Wed | Sep 18, 2024

SIDAR Programme launched for Caribbean countries

Published:Saturday | February 24, 2024 | 12:05 AMSashana Small/Staff Reporter
Senator Matthew Samuda (right), Minister in the Ministry of Economic Growth and Job Creation, talks climate change with Judith Slater (left), British High Commissioner to Jamaica during the launch of Small Island Developing States Capacity and Resilience (
Senator Matthew Samuda (right), Minister in the Ministry of Economic Growth and Job Creation, talks climate change with Judith Slater (left), British High Commissioner to Jamaica during the launch of Small Island Developing States Capacity and Resilience (SIDAR) Programme for the Caribbean. The launch was held at the ROK Hotel in Downtown Kingston on Tuesday.

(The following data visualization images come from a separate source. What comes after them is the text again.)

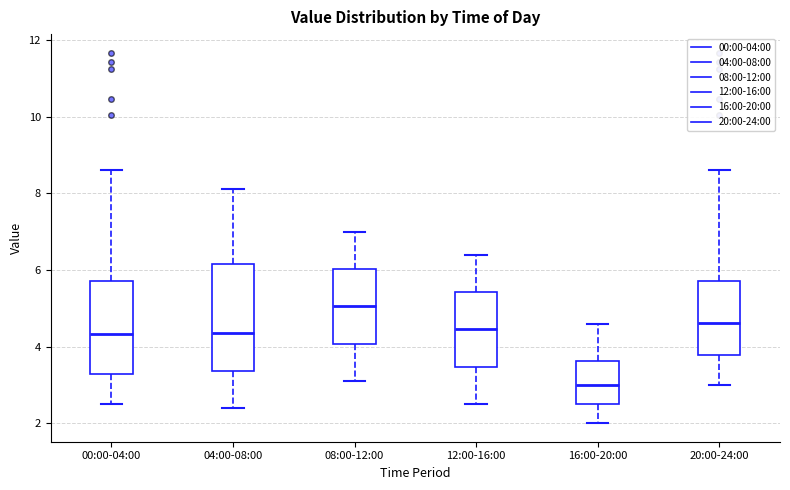

Where does the lower whisker of the box for 12:00-16:00 end on the y-axis? The values are not printed on the chart, so give them approximately, as read against the axis.

2.6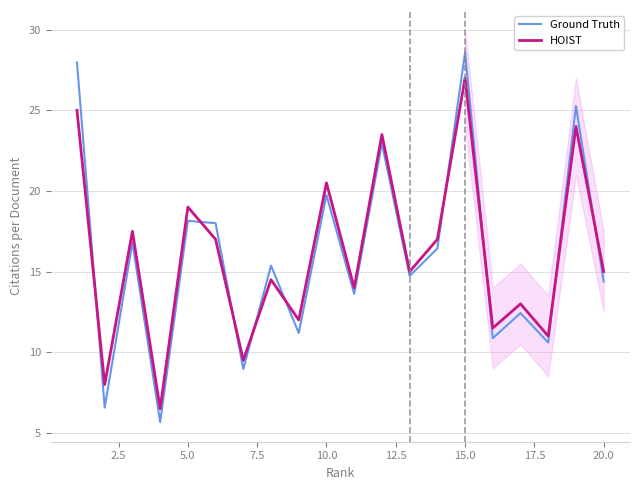

True or false: Ground Truth has a value of 28.6 at 15.0.

True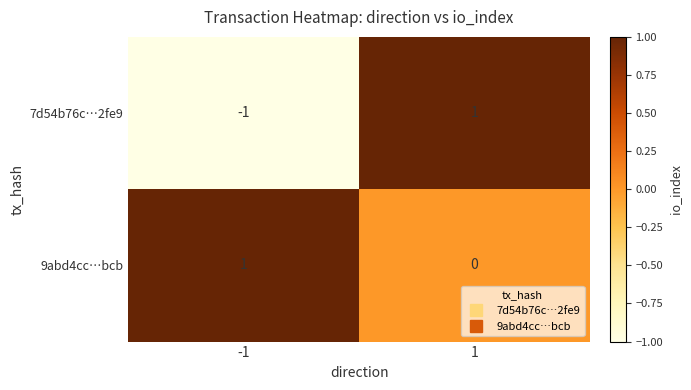

Which series has the largest total across all categories?

9abd4cc…bcb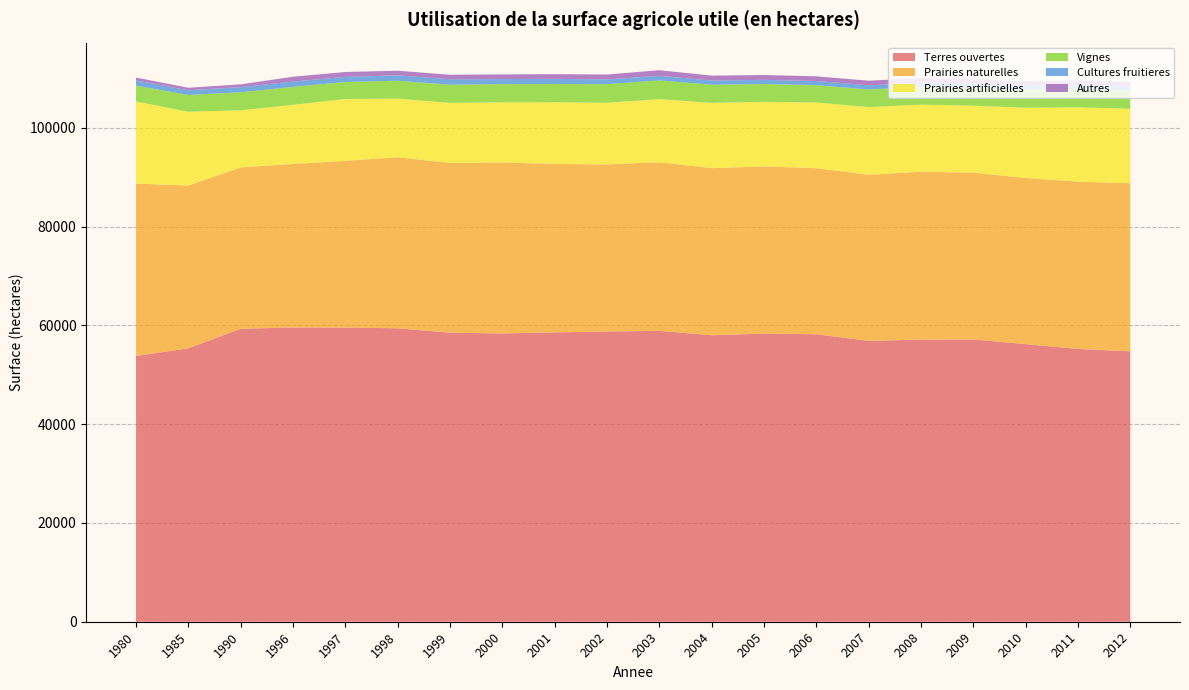

Reading left to right, transcribe all the data shown in this chart.

Terres ouvertes: 1980=53809	1985=55375	1990=59327	1996=59591	1997=59568	1998=59420	1999=58536	2000=58375	2001=58609	2002=58772	2003=58913	2004=58015	2005=58361	2006=58221	2007=56876	2008=57134	2009=57156	2010=56218	2011=55241	2012=54762
Prairies naturelles: 1980=34924	1985=32962	1990=32678	1996=33109	1997=33767	1998=34639	1999=34365	2000=34614	2001=34100	2002=33845	2003=34140	2004=33840	2005=33840	2006=33636	2007=33638	2008=33996	2009=33785	2010=33650	2011=33884	2012=34041
Prairies artificielles: 1980=16630	1985=14941	1990=11562	1996=11983	1997=12526	1998=11874	1999=12175	2000=12197	2001=12497	2002=12480	2003=12779	2004=13224	2005=13091	2006=13291	2007=13709	2008=13588	2009=13559	2010=14218	2011=15045	2012=15083
Vignes: 1980=3200	1985=3399	1990=3652	1996=3635	1997=3447	1998=3626	1999=3677	2000=3688	2001=3700	2002=3771	2003=3800	2004=3674	2005=3599	2006=3518	2007=3563	2008=3627	2009=3607	2010=3652	2011=3676	2012=3691
Cultures fruitieres: 1980=1062	1985=940	1990=1051	1996=1080	1997=1033	1998=1096	1999=1103	2000=1023	2001=1031	2002=955	2003=918	2004=852	2005=849	2006=840	2007=838	2008=832	2009=827	2010=814	2011=862	2012=825
Autres: 1980=575	1985=519	1990=563	1996=972	1997=990	1998=932	1999=914	2000=939	2001=955	2002=995	2003=1143	2004=990	2005=975	2006=945	2007=936	2008=941	2009=932	2010=913	2011=907	2012=932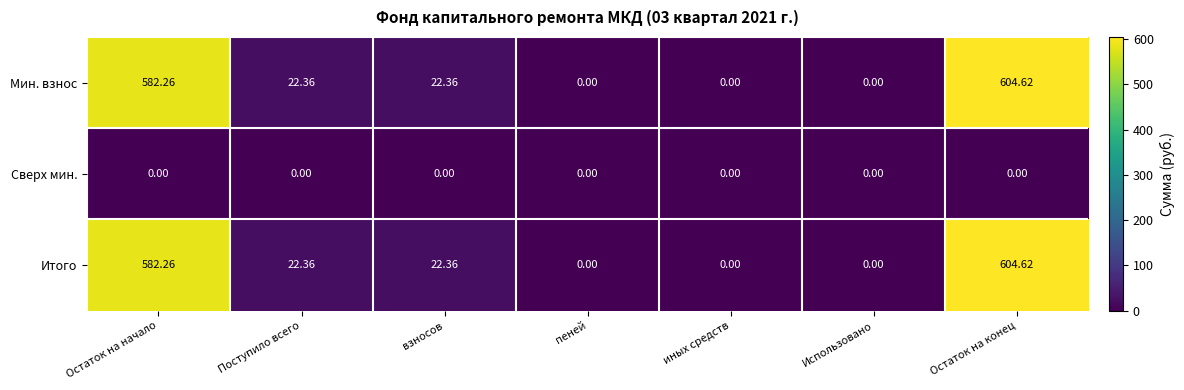

Where does the Итого series first go above 22?

Остаток на начало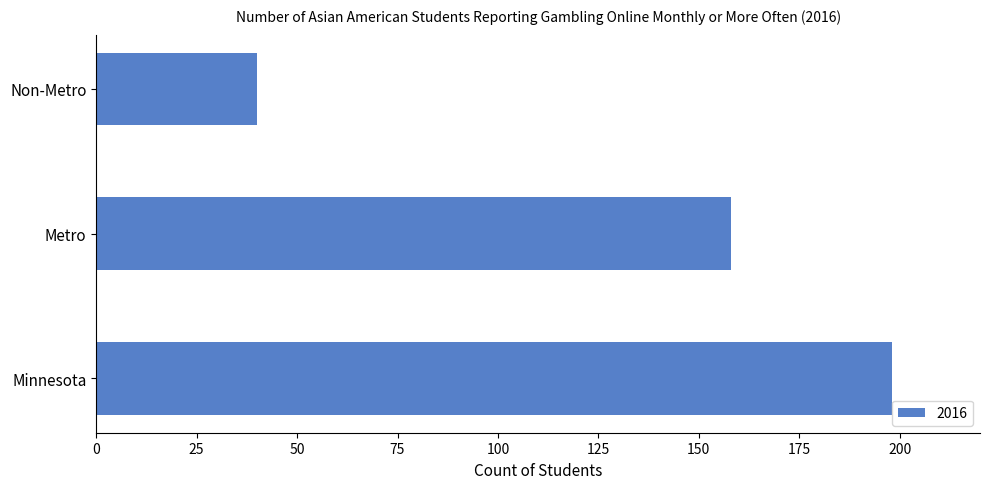

Between Minnesota and Metro, which is larger?

Minnesota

Funding for climate-change resilience in the Caribbean has been bolstered by the Small Island Developing States Capacity and Resilience (SIDAR) Programme, a £2.7 million (approximately J$535 million) initiative that is being funded by the United Kingdom (UK).

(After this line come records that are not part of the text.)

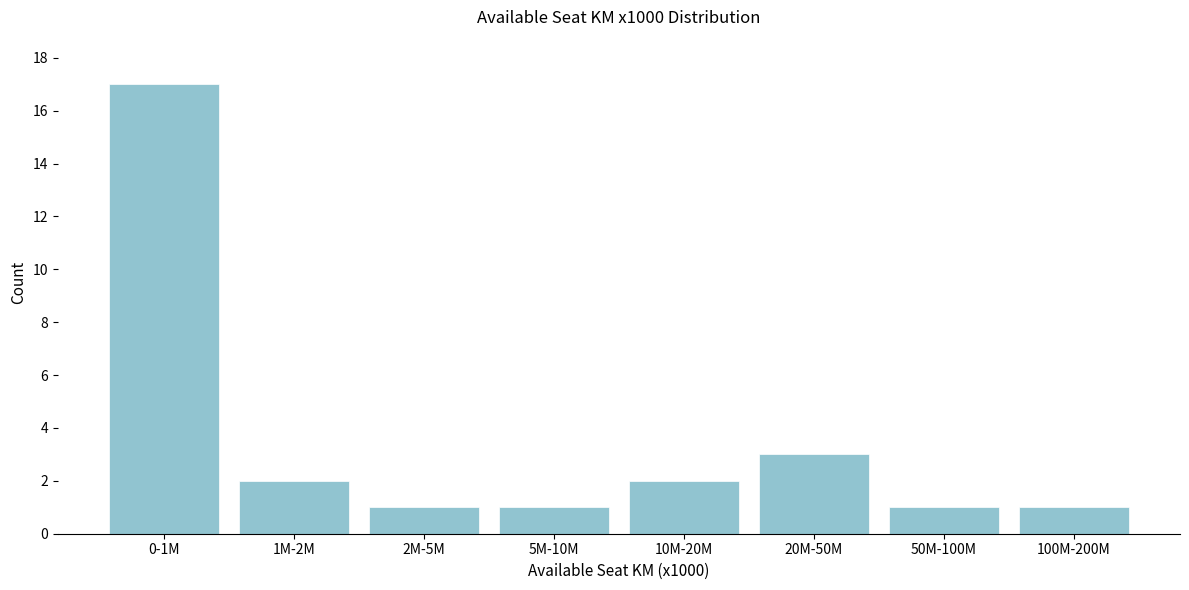

Reading left to right, extract all data points from this chart.

17	2	1	1	2	3	1	1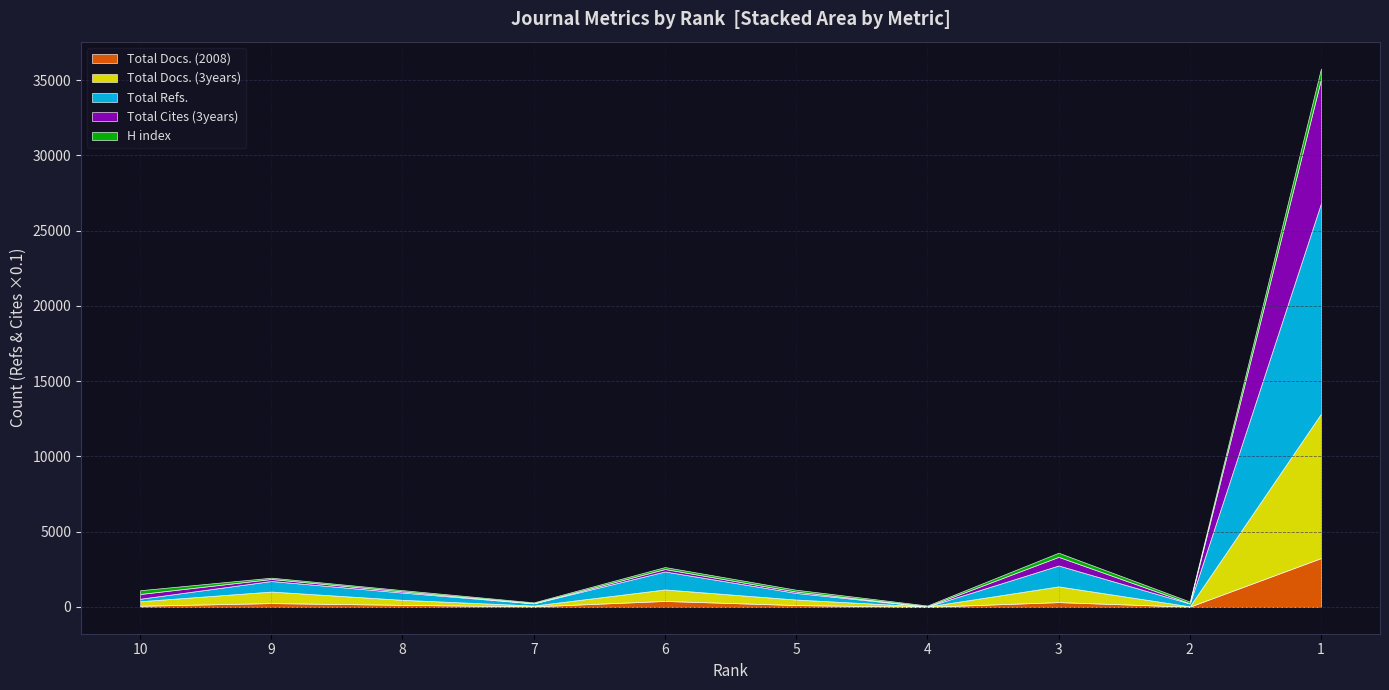

The value of Total Docs. (3years) at 7 is 56. True or false?

True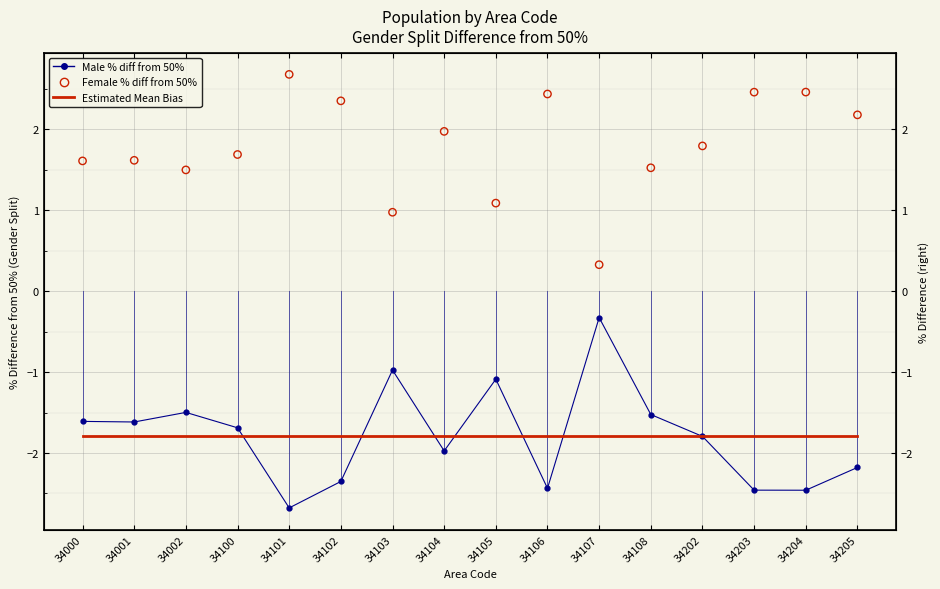

Which series reaches the maximum Y coordinate?

Female % diff from 50%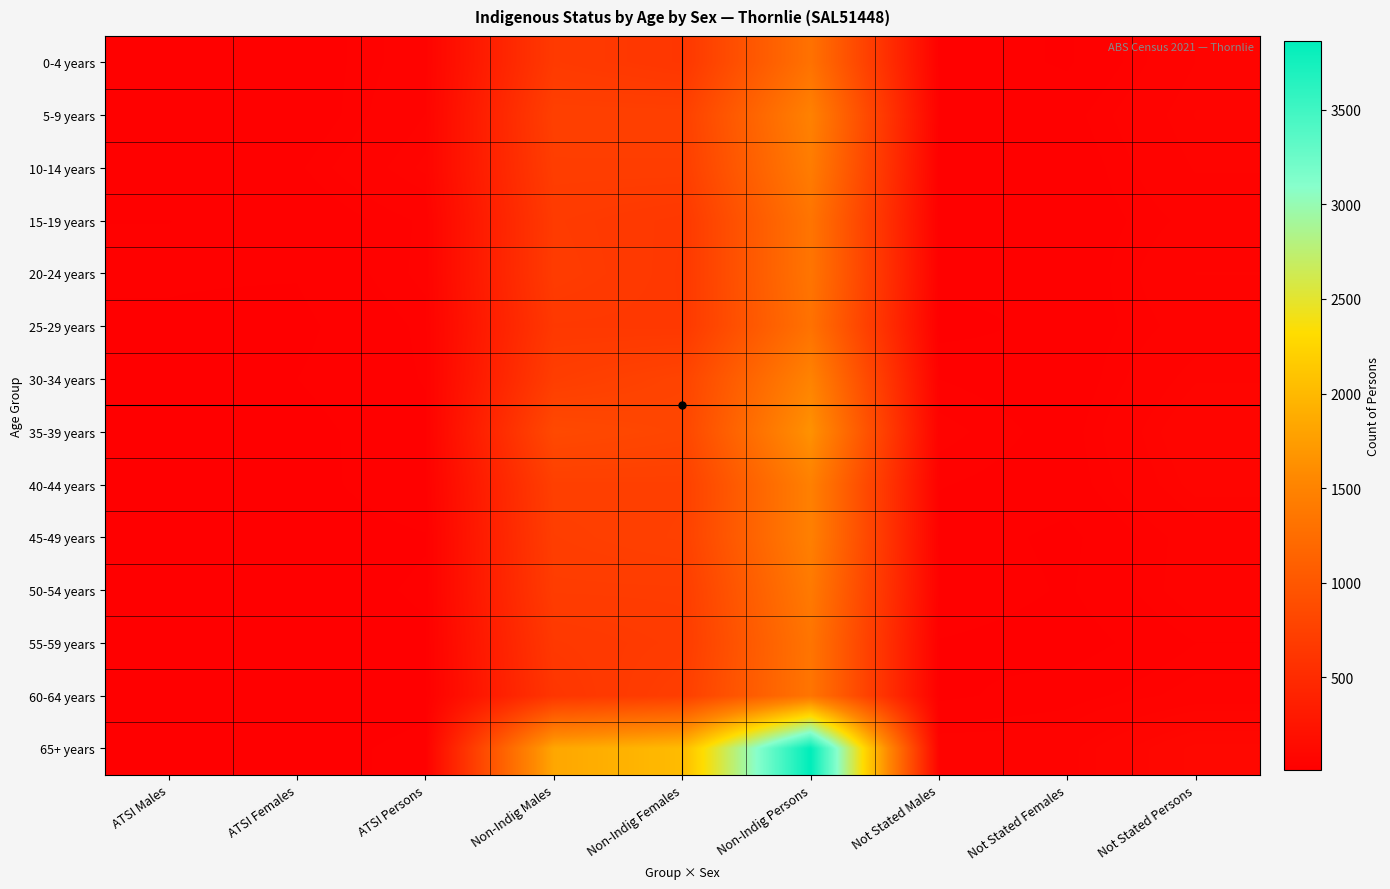

Between Not Stated Persons and Not Stated Males, which is larger?

Not Stated Persons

The programme will be implemented by the Caribbean Community Climate Change Centre (5Cs) with seven member states of CARICOM – Belize, Dominica, Grenada, Jamaica, St Lucia, St Vincent and the Grenadines, and Suriname – poised to benefit.

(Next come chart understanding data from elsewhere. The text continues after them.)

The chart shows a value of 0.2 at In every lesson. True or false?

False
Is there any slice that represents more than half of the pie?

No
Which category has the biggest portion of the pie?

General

Speaking at the launch in Kingston this week, executive director of the 5Cs, Dr Colin Young, noted that accessing climate finance for small island developing states (SIDS) can be difficult, an issue that SIDAR will address.

“The existing financial architecture is not meeting the unique needs of our small island developing states like those of us in the Caribbean. Despite the stated intention of these funds that climate -finance flows should flow to the most vulnerable, we know that it is not flowing at the scale and speed required,” he said.

He noted that to date, SIDS have only received 10 per cent of the $14 billion allocated resources from the Green Climate Fund (GCF). And of the 224 projects funded by the GCF to date, only 29 SIDS projects have been approved.

The GCF is the world’s largest climate fund, established within the framework of the United Nations Framework Convention on Climate Change to accelerate transformative climate action in developing countries.

Pointing to an International Monetary Fund 2023 report, Young highlighted that the Caribbean received only $800 million from the GCF, the Global Environment Facility GEF, and the Adaptation Fund combined.

Even though the region requires an adaptation investment of US$100 billion as it is one of the regions of the world most vulnerable to the impact of climate change.

Young noted that even as the region receives a “trickle of climate finance”, its structural and capacity constraints also impact access, absorption, and delivery of climate finance to execute approved projects.

BANKABLE PROJECTS

It is a concern shared by Senator Matthew Samuda, minister in the Ministry of Economic Growth and Job Creation with responsibility for climate change, who contends that while there are structural deficiencies with the global climate finance funds, the region’s project development capacity has not allowed it to engage these entities in the most productive ways, “and we don’t get the luxury of writing the rules”, he noted.

The minister, however, underscored Jamaica’s support for SIDAR. “You will have the committed support and the action behind it to ensure that these projects are successfully deployed because we are in the race against time,” he said.

Young, in the meantime, has lauded SIDAR as “innovative”, noting that not only will it reduce the barriers to accessing climate finance in the Caribbean, it will also increase the scale, speed, and flow of climate finance to Caribbean countries by enabling the development of bankable projects and programmes. It will also build capacity in Caribbean countries to address access, absorption, and delivery of climate-finance issues.

He shared that the programme would fund seven project-development specialists and seven project-development officers in the seven Caribbean countries with the specific objective of assisting these countries to mobilise climate finance, particularly in the project-preparation grants and readiness projects.

“For the 5Cs, this is actually a historic achievement as it is the first time that the 5Cs (or any other Caribbean institution for that matter with the support of SIDAR) is actually embedding technical capacity within member states to specifically assist our countries in mobilising climate finance,” he said.

Meanwhile, British High Commissioner to Jamaica Judith Slater stated that the programme is a representation of the UK’s commitment to SIDS and a fulfilment of its promise to support them in accessing climate finance at COP26.

“We all know the frustrations in accessing border-development finance, and we know that current access arrangement remains slow and uncertain, resource intensive, and not always aligned with partner countries’ own national priorities,” she said.

“As the UK, we’d like to see greater levels of predictable, flexibility, transparency, and speed of access, but also to focus support of SIDS’ priorities and plans. So we’re using every opportunity we can to nudge changes in the way the global system functions so that SIDS find it easier to navigate funding options,” she continued.